The New Jersey attorney general has been the most active enforcer of compliance with the Health Insurance Portability and Accountability Act (HIPAA) in 2021, aside from the HHS’ Office for Civil Rights. In the past three months, three financial penalties have been imposed on HIPAA-covered entities and business associates that have failed to comply with the HIPAA Rules. The latest fine was announced this week.
Hackensack, NJ-based Regional Cancer Care Associates (RCCA), and two associated companies, RCCA MSO LLC, and RCCA MD LLC, agreed to settle alleged violations of HIPAA and the New Jersey Consumer Fraud Act that were uncovered during the investigation of two data breaches reported in 2019.
The first breach occurred between April and June 2019, when several employees were tricked into disclosing their credentials in a targeted phishing campaign. The attackers gained access to email accounts that contained patient data such as Social Security numbers, driver’s license numbers, health records, and financial information.
The second breach occurred in July 2019. When sending notification letters, RCCA’s third-party vendor sent letters to the next-of-kin of 13,047 living patients. The letters disclosed sensitive information such as cancer diagnoses. Next-of-kin should only have been contacted if the patients were deceased or if prior authorization to contact those individuals had been obtained. Across the two data breaches, the protected health information of around 105,000 individuals was exposed or impermissibly disclosed, including the PHI of around 80,000 New Jersey residents.

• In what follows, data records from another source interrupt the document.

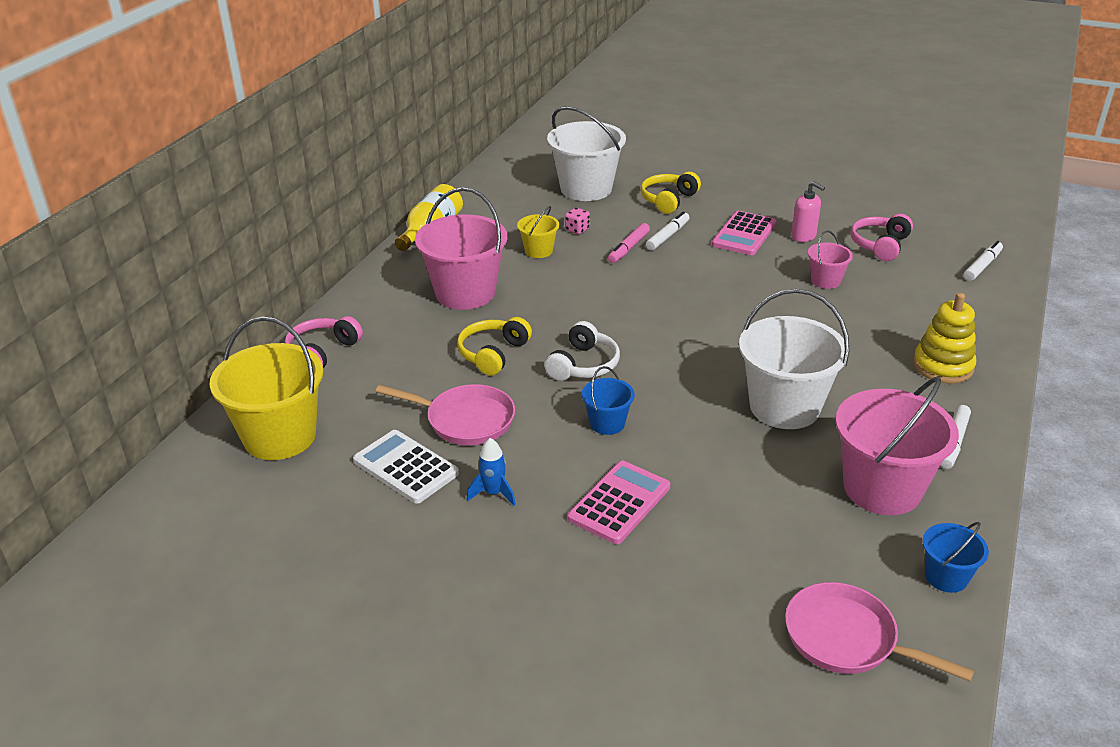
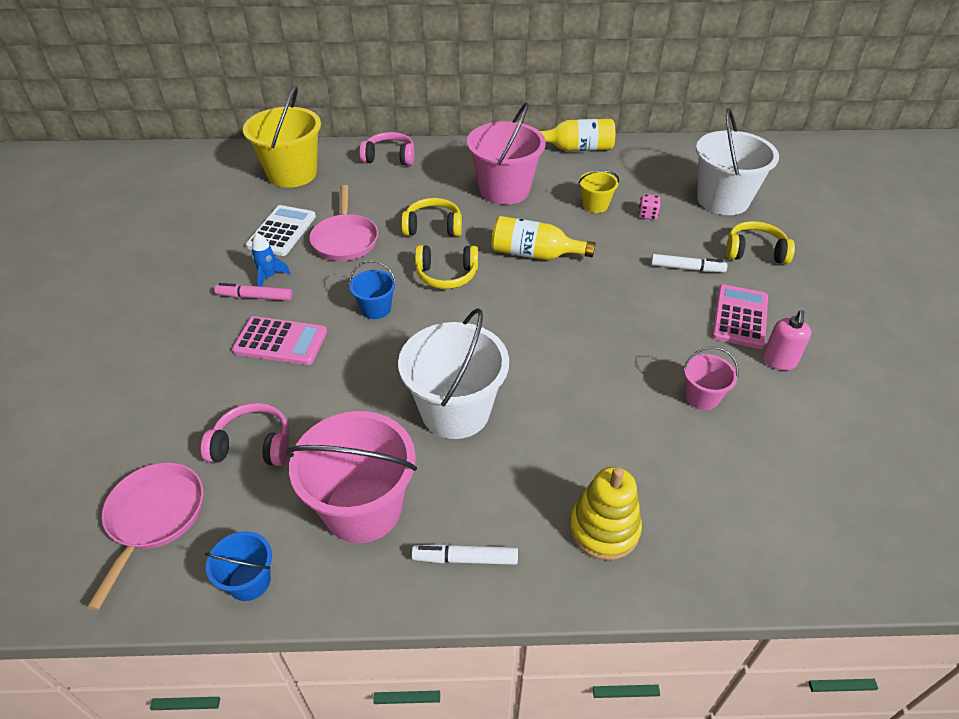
camera: 65 degrees right, 10 degrees up
(583, 365) = (446, 275): white headphones -> yellow headphones
(589, 305) = (534, 254): none -> yellow bottle
(628, 248) = (643, 251): pink marker -> pink marker (255, 297)
(744, 234) = (739, 317): pink calculator -> pink calculator turned 105 degrees clockwise
(880, 245) = (821, 429): pink headphones -> pink headphones (253, 445)
(982, 266) = (865, 540): white marker -> none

“New Jerseyans battling cancer should never have to worry about whether their medical providers are properly securing and protecting their personal information from cyber threats,” said New Jersey Acting Attorney General Andrew Bruck. “We require healthcare providers to implement adequate security measures to protect patient data, and we will continue to hold accountable companies that fall short.”
The investigation by the Division of Consumer Affairs identified multiple violations of the New Jersey Consumer Fraud Act and HIPAA.
The companies had failed to:
- Ensure the confidentiality, integrity, and availability of patient data
- Conduct a comprehensive and accurate risk analysis
- Protect against reasonably anticipated threats to the security and integrity of patient information
- Implement security measures to reduce risks and vulnerabilities to a low and acceptable level
- Implement a security awareness and HIPAA training program for all members of the workforce.
The three companies chose to settle the case with no admission of liability, although they did not agree with the findings of the investigation. The settlement includes a financial penalty of $425,000 and the requirement to make privacy and security improvements.
The steps that have been agreed are to implement and maintain a comprehensive information security program, to develop, implement and maintain a written incident response plan, to create a cybersecurity operations center, to employ a CISO with responsibility for overseeing cybersecurity, and to develop and implement a security awareness and training program. The companies must also engage a third-party company to conduct a review of its policies and procedures covering the collection, storage, maintenance, transmission, and disposal of patient data.